By listening to this joint effort by Will Montgomery and Heribert Friedl one realizes that the act of creating a certain kind of music doesn’t differ too much from taking a deep breath in the silence of a forest during a solitary walk, and – eyes closed – determining what’s heard in that very moment, and from where those manifestations arrive. These gentlemen are definitely interested in the same musical areas, the ones where improvisation and structural definition meet; exactly in that territory they tried to mingle talents, starting a collaboration in the spring of 2006. Friedl recorded himself playing his hackbrett (essentially, a cimbalom), then sent the files to Montgomery for opportune treatment and addition of electronic sources, and vice versa. After a while the composer realized that things weren’t working, consequently deciding of “absorbing Heribert’s material into his own”.
Montgomery’s style is informed by a Feldmanesque penchant for giving each occurrence an almost perfect position in an ample space, the latter usually coincident with something approaching total quietness.
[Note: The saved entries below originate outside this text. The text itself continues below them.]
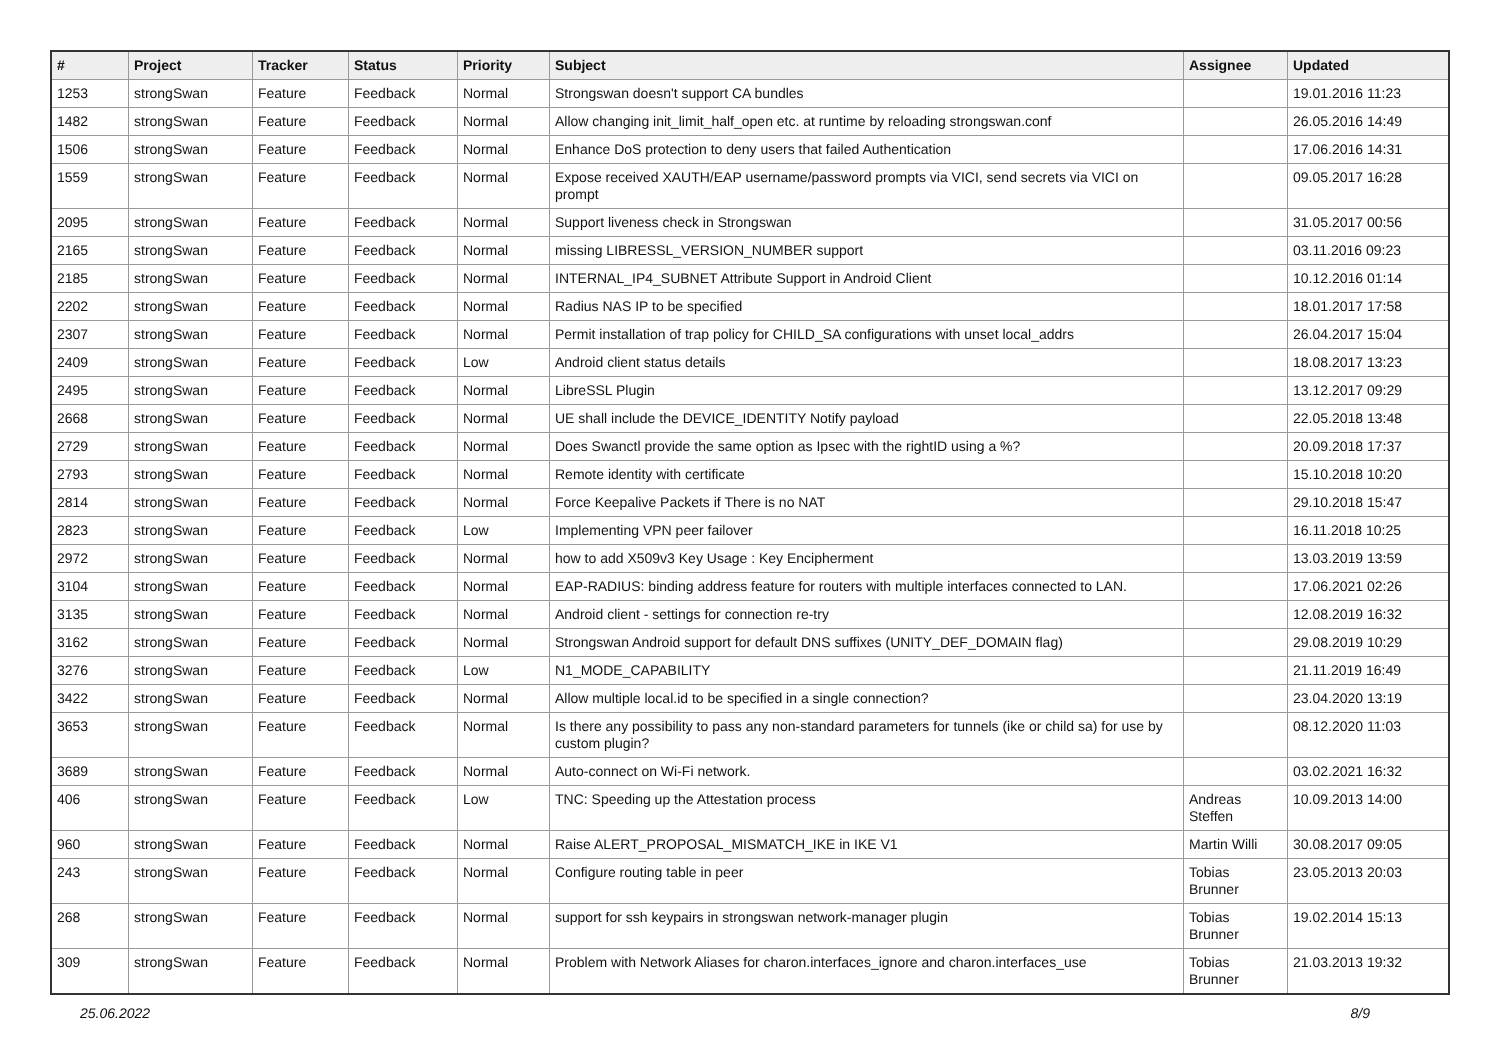| # | Project | Tracker | Status | Priority | Subject | Assignee | Updated |
| --- | --- | --- | --- | --- | --- | --- | --- |
| 1253 | strongSwan | Feature | Feedback | Normal | Strongswan doesn't support CA bundles | | 19.01.2016 11:23 |
| 1482 | strongSwan | Feature | Feedback | Normal | Allow changing init_limit_half_open etc. at runtime by reloading strongswan.conf | | 26.05.2016 14:49 |
| 1506 | strongSwan | Feature | Feedback | Normal | Enhance DoS protection to deny users that failed Authentication | | 17.06.2016 14:31 |
| 1559 | strongSwan | Feature | Feedback | Normal | Expose received XAUTH/EAP username/password prompts via VICI, send secrets via VICI on prompt | | 09.05.2017 16:28 |
| 2095 | strongSwan | Feature | Feedback | Normal | Support liveness check in Strongswan | | 31.05.2017 00:56 |
| 2165 | strongSwan | Feature | Feedback | Normal | missing LIBRESSL_VERSION_NUMBER support | | 03.11.2016 09:23 |
| 2185 | strongSwan | Feature | Feedback | Normal | INTERNAL_IP4_SUBNET Attribute Support in Android Client | | 10.12.2016 01:14 |
| 2202 | strongSwan | Feature | Feedback | Normal | Radius NAS IP to be specified | | 18.01.2017 17:58 |
| 2307 | strongSwan | Feature | Feedback | Normal | Permit installation of trap policy for CHILD_SA configurations with unset local_addrs | | 26.04.2017 15:04 |
| 2409 | strongSwan | Feature | Feedback | Low | Android client status details | | 18.08.2017 13:23 |
| 2495 | strongSwan | Feature | Feedback | Normal | LibreSSL Plugin | | 13.12.2017 09:29 |
| 2668 | strongSwan | Feature | Feedback | Normal | UE shall include the DEVICE_IDENTITY Notify payload | | 22.05.2018 13:48 |
| 2729 | strongSwan | Feature | Feedback | Normal | Does Swanctl provide the same option as Ipsec with the rightID using a %? | | 20.09.2018 17:37 |
| 2793 | strongSwan | Feature | Feedback | Normal | Remote identity with certificate | | 15.10.2018 10:20 |
| 2814 | strongSwan | Feature | Feedback | Normal | Force Keepalive Packets if There is no NAT | | 29.10.2018 15:47 |
| 2823 | strongSwan | Feature | Feedback | Low | Implementing VPN peer failover | | 16.11.2018 10:25 |
| 2972 | strongSwan | Feature | Feedback | Normal | how to add X509v3 Key Usage : Key Encipherment | | 13.03.2019 13:59 |
| 3104 | strongSwan | Feature | Feedback | Normal | EAP-RADIUS: binding address feature for routers with multiple interfaces connected to LAN. | | 17.06.2021 02:26 |
| 3135 | strongSwan | Feature | Feedback | Normal | Android client - settings for connection re-try | | 12.08.2019 16:32 |
| 3162 | strongSwan | Feature | Feedback | Normal | Strongswan Android support for default DNS suffixes (UNITY_DEF_DOMAIN flag) | | 29.08.2019 10:29 |
| 3276 | strongSwan | Feature | Feedback | Low | N1_MODE_CAPABILITY | | 21.11.2019 16:49 |
| 3422 | strongSwan | Feature | Feedback | Normal | Allow multiple local.id to be specified in a single connection? | | 23.04.2020 13:19 |
| 3653 | strongSwan | Feature | Feedback | Normal | Is there any possibility to pass any non-standard parameters for tunnels (ike or child sa) for use by custom plugin? | | 08.12.2020 11:03 |
| 3689 | strongSwan | Feature | Feedback | Normal | Auto-connect on Wi-Fi network. | | 03.02.2021 16:32 |
| 406 | strongSwan | Feature | Feedback | Low | TNC: Speeding up the Attestation process | Andreas Steffen | 10.09.2013 14:00 |
| 960 | strongSwan | Feature | Feedback | Normal | Raise ALERT_PROPOSAL_MISMATCH_IKE in IKE V1 | Martin Willi | 30.08.2017 09:05 |
| 243 | strongSwan | Feature | Feedback | Normal | Configure routing table in peer | Tobias Brunner | 23.05.2013 20:03 |
| 268 | strongSwan | Feature | Feedback | Normal | support for ssh keypairs in strongswan network-manager plugin | Tobias Brunner | 19.02.2014 15:13 |
| 309 | strongSwan | Feature | Feedback | Normal | Problem with Network Aliases for charon.interfaces_ignore and charon.interfaces_use | Tobias Brunner | 21.03.2013 19:32 |
25.06.2022 8/9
Not one of his sounds seems to expand further than the strict necessary, yet – when the composition requires it – he’s ready to elongate and stretch the raw matter until it resembles a series of blurry apparitions, isolated events in a somewhat introverted aural landscape where peripheral, but not extraneous factors are positively welcome in delineating the listener’s background, both physically and psychologically. The amalgamation of Friedl’s mutated strings and Montgomery’s electronics works just fine in that sense, the acoustic quintessence of the hackbrett swallowed and regurgitated, appearing as a fluid entity designed to measure a room’s width through refraction and echoing shapelessness rather than represent a sonic item per se.
Not necessarily revolutionary, Non-Collaboration is an album whose neat chilliness and inflexible logic hide several instants of concentrated, unpolluted beauty, provided that we’re paying special attention. Although these artists are well conscious of how an installation soundscape should work, ambient music it ain’t – you’ll have to wear Spock’s ears this time.